* TASK TO CARRY OUT: Write out exactly, excluding pictures, the lines from the one containing "line: (741, 940)" through the end of the data, both included.

* Layout difference data:
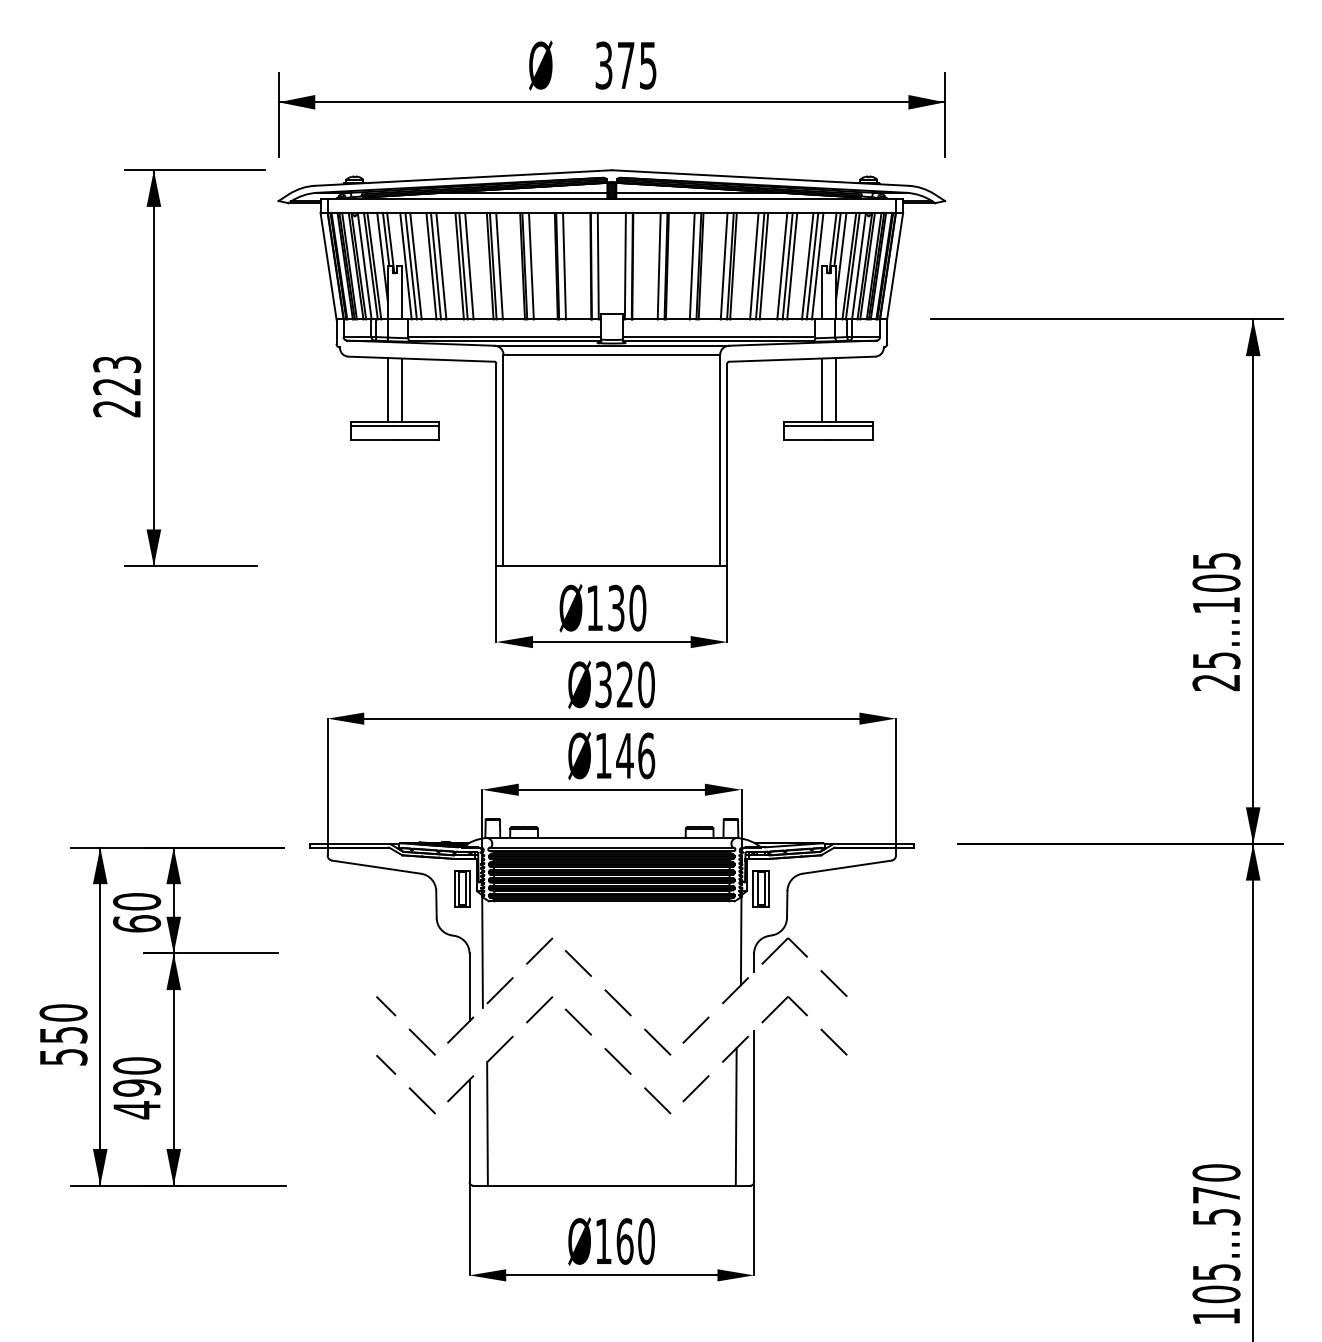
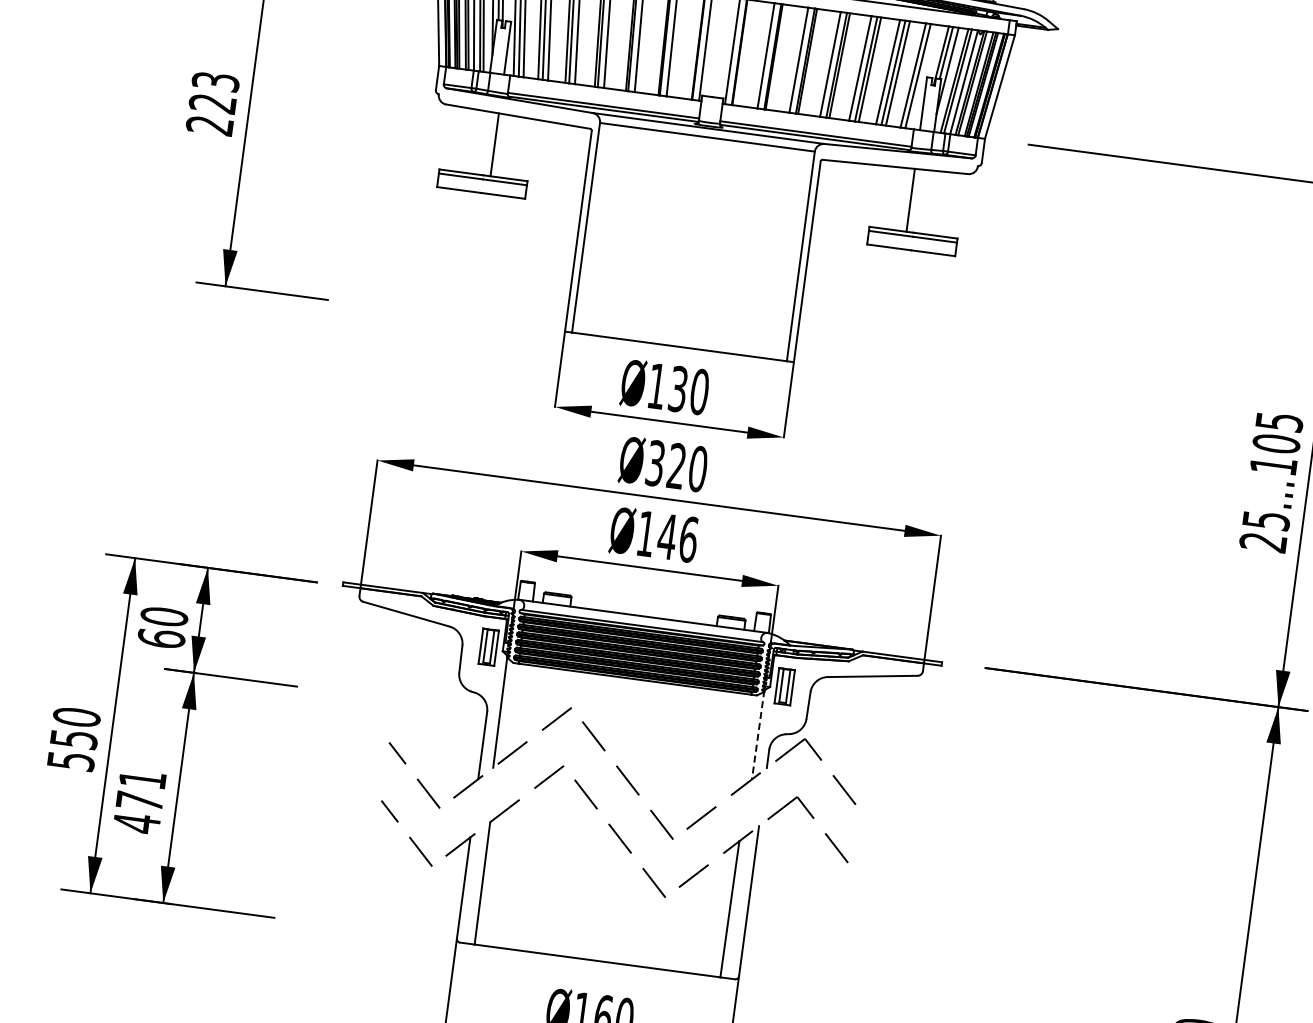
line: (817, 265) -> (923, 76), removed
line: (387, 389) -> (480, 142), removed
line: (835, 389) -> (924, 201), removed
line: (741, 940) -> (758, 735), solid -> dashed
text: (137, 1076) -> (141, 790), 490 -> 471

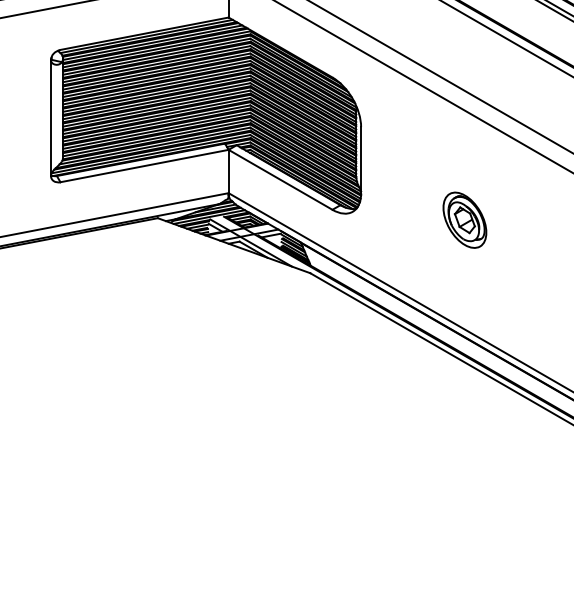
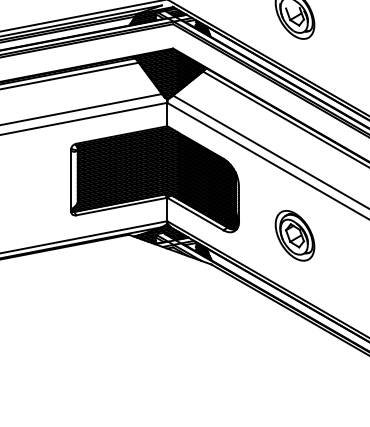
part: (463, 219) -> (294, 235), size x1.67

* REPLY:
line: (741, 940) -> (758, 735), solid -> dashed
text: (137, 1076) -> (141, 790), 490 -> 471

part: (463, 219) -> (294, 235), size x1.67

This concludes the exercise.